Deutsche Reichstagsakten, Reichsversammlungen 1556 – 1662 Der Reichstag zu Regensburg 1556/57 bearbeitet von Josef Leeb

Reihenfolge der Beratungspunkte: Beharren des KR auf der vorrangigen Vorlage des 1. HA (Religionsvergleich). Entscheidung zum Verhandlungsmodus beim 1. HA und zur parallelen Beratung des 2. HA (Türkenhilfe) erst später.

/92/ (Vormittag, 8 Uhr) Kurfürstenrat. Mainzer Kanzler proponiert: Resolution des FR vom Vortag zur Reihenfolge der Beratungspunkte.

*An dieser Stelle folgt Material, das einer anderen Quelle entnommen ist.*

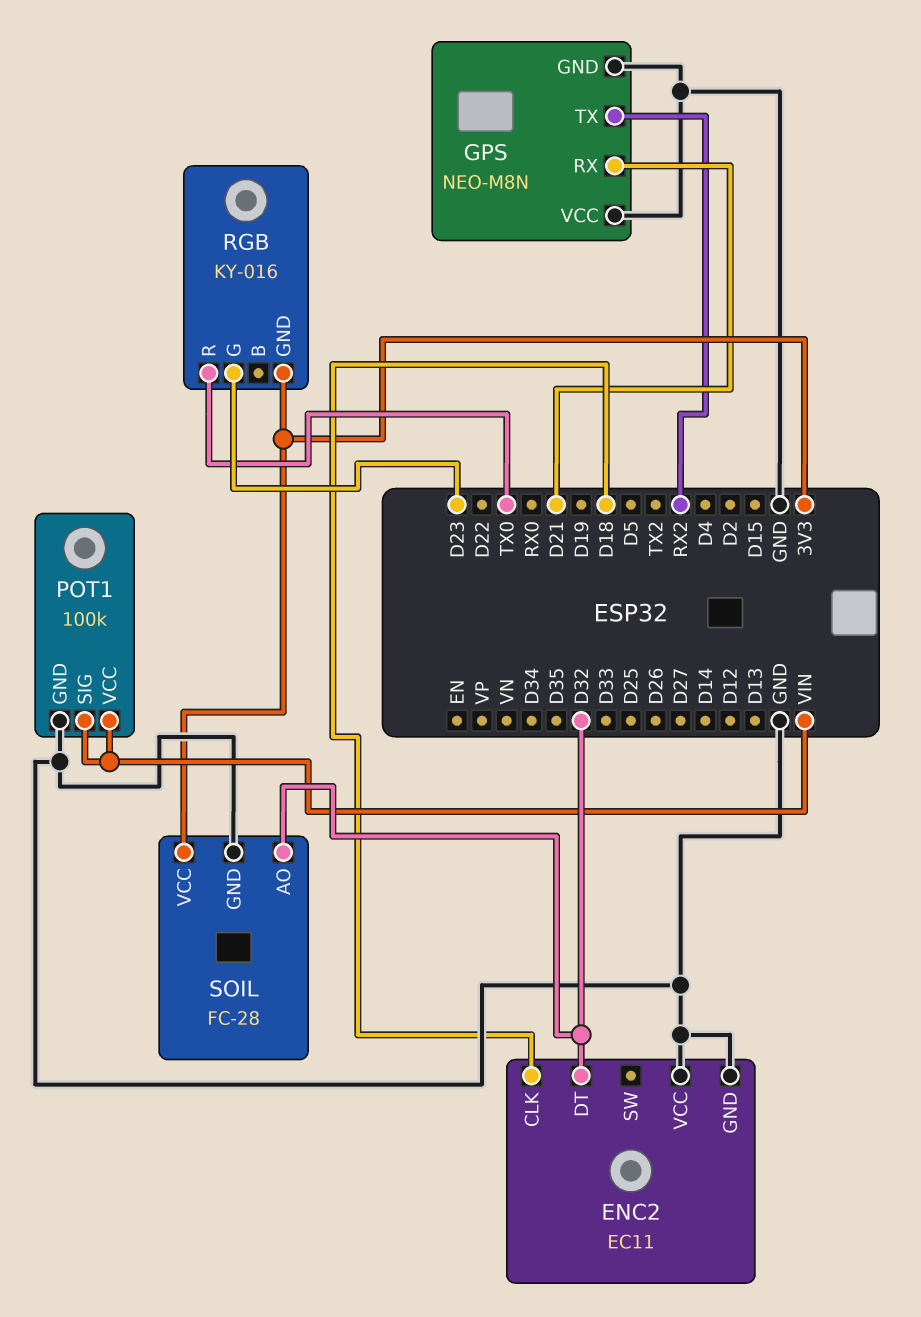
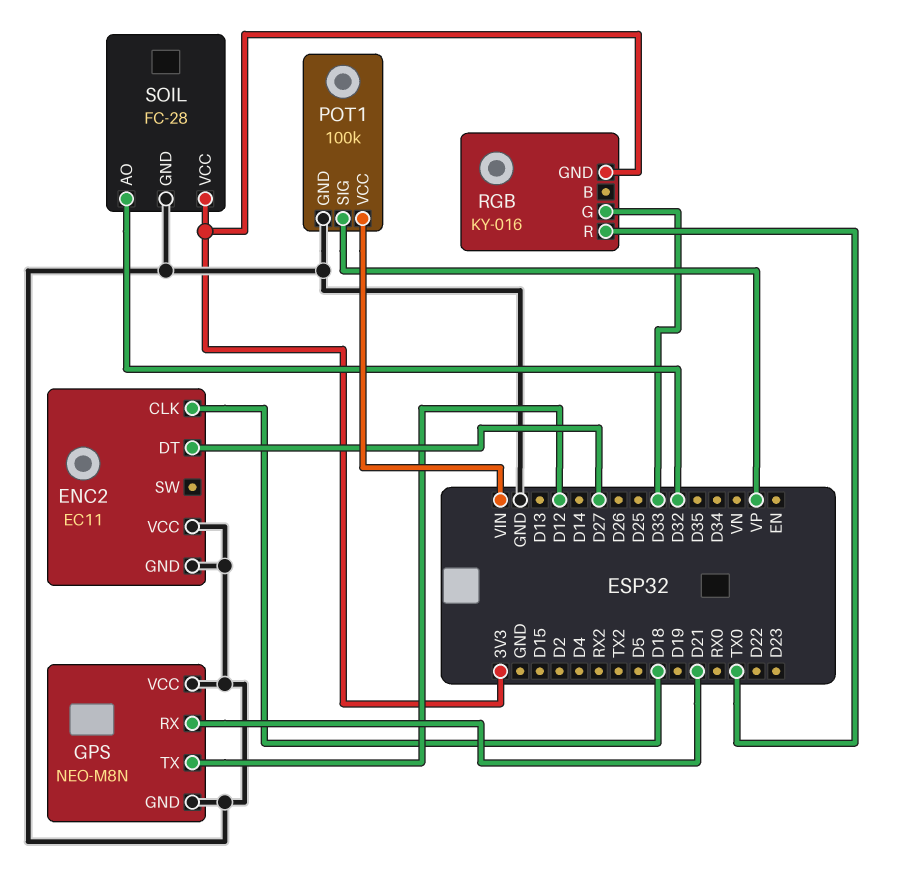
ENC2 pin DT: D32 -> D27
GPS pin TX: RX2 -> D12
POT1 pin SIG: VIN -> VP
RGB pin G: D23 -> D33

1. Umfrage. /93/ Trier: Befunden, furstenrathe weiter gangen zu haben als churfursten, nemblich wie auch die religion zu tractieren. Wen man dan davon zureden, so wuste man sich des passauischen vertrags zuerinnern, das derselbig per ausschuß zu handlen. Das aber in mittelst in andern sachen solt stilgestanden werden, were der verstandt des passauischen vertrags nit. Deßgleichen precht es auch der augspurgisch abschiedt1 nit mit. Wen man dan den auschuß geordnet, konte man den articul turckenhilff und anderst auch consultieren, domit konig auf ire proposition auch gewilfaret werden mag.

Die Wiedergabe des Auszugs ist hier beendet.